Poll: 87% of Idahoans favor texting-while-driving ban
BOISE – A new statewide survey shows that 87 percent of Idahoans favor a ban on texting while driving – including 78 percent who say they’d strongly support it.
“It’s higher than we would’ve guessed,” said Dave Carlson, spokesman for AAA of Idaho, which commissioned the statewide poll by Riley Research Associates of Portland.
Yet Idaho lawmakers, who’ve struggled with the issue for the past two years, still haven’t passed anything and Idaho doesn’t ban texting while driving, unlike at least 30 other states.
“I’ve already got a texting bill sitting on my desk that I had drawn up,” said Idaho Senate Transportation Chairman Jim Hammond, R-Coeur d’Alene. “I hope we can move forward with it, just to take care of those concerns.”
Two years ago, a texting-while-driving ban was killed on the final night of Idaho’s legislative session, despite having won majority support in both houses, when then-Rep. Raul Labrador, now a congressman, used a parliamentary maneuver to require a two-thirds vote in the House. The bill got a 37-30 majority - not two-thirds.
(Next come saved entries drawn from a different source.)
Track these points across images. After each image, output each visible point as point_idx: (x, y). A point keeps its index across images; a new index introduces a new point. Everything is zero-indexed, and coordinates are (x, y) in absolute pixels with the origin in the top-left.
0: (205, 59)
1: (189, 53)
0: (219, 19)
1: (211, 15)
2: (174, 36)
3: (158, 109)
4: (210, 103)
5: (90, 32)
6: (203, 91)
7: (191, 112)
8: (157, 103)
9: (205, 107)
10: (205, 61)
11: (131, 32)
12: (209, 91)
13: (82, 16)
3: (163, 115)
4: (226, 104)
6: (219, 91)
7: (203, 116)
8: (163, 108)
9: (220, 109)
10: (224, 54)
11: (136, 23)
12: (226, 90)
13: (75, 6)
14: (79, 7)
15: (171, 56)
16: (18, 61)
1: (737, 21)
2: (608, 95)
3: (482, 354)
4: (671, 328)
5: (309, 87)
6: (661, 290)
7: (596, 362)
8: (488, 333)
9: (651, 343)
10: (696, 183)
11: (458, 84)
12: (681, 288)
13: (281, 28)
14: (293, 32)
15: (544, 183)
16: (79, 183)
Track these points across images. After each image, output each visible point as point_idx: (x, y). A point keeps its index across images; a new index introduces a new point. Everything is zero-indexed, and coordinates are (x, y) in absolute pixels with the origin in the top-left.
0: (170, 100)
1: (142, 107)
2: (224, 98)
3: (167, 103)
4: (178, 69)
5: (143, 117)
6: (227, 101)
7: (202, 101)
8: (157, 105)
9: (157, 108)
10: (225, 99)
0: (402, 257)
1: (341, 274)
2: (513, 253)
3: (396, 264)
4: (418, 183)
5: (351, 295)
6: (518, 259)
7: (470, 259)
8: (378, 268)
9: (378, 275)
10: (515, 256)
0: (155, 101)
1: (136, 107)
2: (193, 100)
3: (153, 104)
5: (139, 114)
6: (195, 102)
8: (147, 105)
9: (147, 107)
Last year, Rep. Marv Hagedorn, R-Meridian, proposed compromise legislation he described as “truly a piece of sausage” that would have banned texting if it distracted the driver, but not if it didn’t; that didn’t pass.
“I think we’ve tripped over the details,” Carlson said. “There’s been a naysayer for every bill that’s been brought, including, as you might recall, AAA last year, because we were hoping for something a little bit stronger.”
Carlson, who is the lobbyist for the motorists’ group in Idaho, said his group is “shopping legislation right now” to ban texting while driving, and is hopeful that lawmakers will either sign on or come up with their own proposals.
The new poll is fodder for those arguments. Among 400 likely Idaho voters surveyed statewide Nov. 23-30, support was strongest for a simple ban on texting while driving; only 11 percent opposed that, and just 3 percent were undecided. Next-most popular, at 79 percent support, was an enhanced penalty for moving violations while using a cell phone or other electronic device.
Support fell to 59 percent for a ban on using a cell phone for any purpose while driving.
The poll had a margin of error of plus or minus 5 percent.
AAA also asked about two other issues in its poll: Eliminating state funding for driver training in schools, which 84 percent opposed; and raising gas taxes or registration fees to fund transportation improvements, which only 38 percent supported.
Hammond said, “That doesn’t surprise me a bit, because quite frankly, every time you and I fill up our gas tanks it kinda hurts, so to add to that pain with an additional gas tax right now just doesn’t seem to make sense.”